Your assignment:
Copy, from the data below, every line that has "films" in it.

:: Material provided ::

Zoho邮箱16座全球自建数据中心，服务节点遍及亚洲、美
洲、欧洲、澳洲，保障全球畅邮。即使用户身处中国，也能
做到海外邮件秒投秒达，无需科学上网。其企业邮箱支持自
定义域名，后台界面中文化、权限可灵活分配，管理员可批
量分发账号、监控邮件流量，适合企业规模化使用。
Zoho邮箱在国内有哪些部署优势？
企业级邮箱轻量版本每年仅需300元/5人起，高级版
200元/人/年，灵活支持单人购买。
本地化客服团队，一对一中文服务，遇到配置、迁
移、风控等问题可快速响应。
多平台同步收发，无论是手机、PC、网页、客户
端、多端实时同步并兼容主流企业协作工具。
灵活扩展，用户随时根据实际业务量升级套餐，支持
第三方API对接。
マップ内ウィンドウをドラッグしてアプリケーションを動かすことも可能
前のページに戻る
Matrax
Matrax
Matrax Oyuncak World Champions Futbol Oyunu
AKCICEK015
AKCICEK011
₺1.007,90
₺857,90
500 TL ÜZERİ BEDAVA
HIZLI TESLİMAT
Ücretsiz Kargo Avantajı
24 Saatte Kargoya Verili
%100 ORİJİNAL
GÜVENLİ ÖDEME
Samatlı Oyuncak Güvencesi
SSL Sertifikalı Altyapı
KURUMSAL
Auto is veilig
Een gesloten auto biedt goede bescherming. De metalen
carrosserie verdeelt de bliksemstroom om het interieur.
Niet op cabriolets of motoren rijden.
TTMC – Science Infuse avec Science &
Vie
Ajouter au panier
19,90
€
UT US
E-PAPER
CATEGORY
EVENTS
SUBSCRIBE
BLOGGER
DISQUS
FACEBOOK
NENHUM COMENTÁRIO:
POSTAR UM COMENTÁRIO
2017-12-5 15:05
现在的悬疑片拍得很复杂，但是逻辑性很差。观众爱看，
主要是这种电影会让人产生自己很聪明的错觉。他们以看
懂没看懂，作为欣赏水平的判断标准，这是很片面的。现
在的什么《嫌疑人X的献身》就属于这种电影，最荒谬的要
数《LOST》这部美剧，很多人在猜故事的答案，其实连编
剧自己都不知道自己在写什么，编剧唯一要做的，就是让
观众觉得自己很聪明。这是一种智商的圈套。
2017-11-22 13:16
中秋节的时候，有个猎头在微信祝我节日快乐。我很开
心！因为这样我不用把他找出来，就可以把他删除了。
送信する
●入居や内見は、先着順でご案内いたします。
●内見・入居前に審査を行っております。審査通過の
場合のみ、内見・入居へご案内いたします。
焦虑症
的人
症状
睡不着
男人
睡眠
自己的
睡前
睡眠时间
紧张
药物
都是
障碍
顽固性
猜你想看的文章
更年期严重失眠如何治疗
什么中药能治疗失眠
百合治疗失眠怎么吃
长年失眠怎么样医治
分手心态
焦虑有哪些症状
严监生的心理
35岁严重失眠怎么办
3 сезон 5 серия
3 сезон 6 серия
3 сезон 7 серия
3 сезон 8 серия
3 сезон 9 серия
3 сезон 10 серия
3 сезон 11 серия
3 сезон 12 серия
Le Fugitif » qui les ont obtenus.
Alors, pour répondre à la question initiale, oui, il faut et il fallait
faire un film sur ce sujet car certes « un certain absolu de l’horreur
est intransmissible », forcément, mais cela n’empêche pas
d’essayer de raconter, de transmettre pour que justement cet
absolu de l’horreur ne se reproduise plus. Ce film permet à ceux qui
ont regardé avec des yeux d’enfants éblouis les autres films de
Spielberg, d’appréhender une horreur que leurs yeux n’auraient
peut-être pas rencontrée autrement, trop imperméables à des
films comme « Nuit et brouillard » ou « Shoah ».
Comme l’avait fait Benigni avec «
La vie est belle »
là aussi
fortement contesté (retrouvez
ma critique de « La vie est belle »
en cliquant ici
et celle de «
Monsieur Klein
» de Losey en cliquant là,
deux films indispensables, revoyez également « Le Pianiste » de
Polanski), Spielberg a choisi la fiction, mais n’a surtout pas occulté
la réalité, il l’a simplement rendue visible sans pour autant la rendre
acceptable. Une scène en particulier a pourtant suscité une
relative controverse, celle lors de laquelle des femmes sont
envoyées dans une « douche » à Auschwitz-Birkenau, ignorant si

:::

Answer:
ont regardé avec des yeux d’enfants éblouis les autres films de
films comme « Nuit et brouillard » ou « Shoah ».
deux films indispensables, revoyez également « Le Pianiste » de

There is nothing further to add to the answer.